Thursday, 3 February 2011

For Your Consideration? Exit Through the Gift Shop


Firstly, sorry for the lack of postage this last week! Life has got in the way, however I'm back in business now, with some Banksy.

Frankly, Exit Through the Gift Shop is the film world's biggest advert since FedEx turned up in every other shot in Robert Zemeckis' Castaway. It's not a documentary about one man trying to unlock the myth of street artist Banksy, it's an advert for at the very least, the countercultural attitude Banksy claims to represent, or, more likely, an advert for Banksy himself.

And subsequently the main thrust of the film is somewhat lost, not to mention dull. It claims to be about Thierry Guetta, a filmmaker turned street artist, who has an obsessive compulsive relationship with the camera, filming every aspect of his life (from making breakfast to having a wee).


He accidentally stumbles upon street artists in his adopted home town of LA and follows them around, claiming he's making a documentary. He's not making a documentary, he just stores the footage in shoeboxes in his spare room. It's only when he hears of Banksy that he decides to put his footage together into a feature.

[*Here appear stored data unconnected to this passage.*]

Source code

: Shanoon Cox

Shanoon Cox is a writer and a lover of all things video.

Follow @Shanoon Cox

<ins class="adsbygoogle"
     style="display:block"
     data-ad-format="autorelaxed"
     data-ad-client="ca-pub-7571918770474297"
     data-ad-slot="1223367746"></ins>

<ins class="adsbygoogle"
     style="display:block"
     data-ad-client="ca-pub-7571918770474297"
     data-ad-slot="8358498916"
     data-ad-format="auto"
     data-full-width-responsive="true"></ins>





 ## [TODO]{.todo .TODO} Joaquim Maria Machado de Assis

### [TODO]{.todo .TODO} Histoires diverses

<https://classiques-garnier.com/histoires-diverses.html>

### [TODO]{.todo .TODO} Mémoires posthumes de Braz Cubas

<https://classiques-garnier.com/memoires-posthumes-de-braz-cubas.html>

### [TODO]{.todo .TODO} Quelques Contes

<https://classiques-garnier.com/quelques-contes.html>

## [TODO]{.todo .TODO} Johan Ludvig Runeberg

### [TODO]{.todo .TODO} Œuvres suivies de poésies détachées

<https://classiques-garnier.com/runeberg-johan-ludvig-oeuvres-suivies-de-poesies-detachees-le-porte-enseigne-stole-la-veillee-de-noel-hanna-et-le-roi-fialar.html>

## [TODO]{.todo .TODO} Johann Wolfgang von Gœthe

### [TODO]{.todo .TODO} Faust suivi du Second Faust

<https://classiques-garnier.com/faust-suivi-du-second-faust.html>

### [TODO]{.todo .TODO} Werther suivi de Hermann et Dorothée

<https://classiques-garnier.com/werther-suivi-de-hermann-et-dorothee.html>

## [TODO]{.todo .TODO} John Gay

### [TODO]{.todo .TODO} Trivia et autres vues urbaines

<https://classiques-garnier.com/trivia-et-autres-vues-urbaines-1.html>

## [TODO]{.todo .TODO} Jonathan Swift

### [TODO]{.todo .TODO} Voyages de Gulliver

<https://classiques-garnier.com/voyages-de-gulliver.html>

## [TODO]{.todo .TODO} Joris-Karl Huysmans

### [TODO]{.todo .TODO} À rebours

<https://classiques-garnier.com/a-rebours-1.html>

For me, there are too many celebrity cameos (even if they are in context), too much of a knowing wink and too many moments which don't ring true enough for this to be diverting. Perhaps it's all for real, and I'm just a cynical curmudgeon. And perhaps I was disappointed that there wasn't very much Banksy in it (there really is only a smattering, buried in the middle of the film). But it's not well rounded enough as a documentary to leave me satisfied on any level.

If it gets the Oscar, I'll leave a brown smear on the streets of Oxford.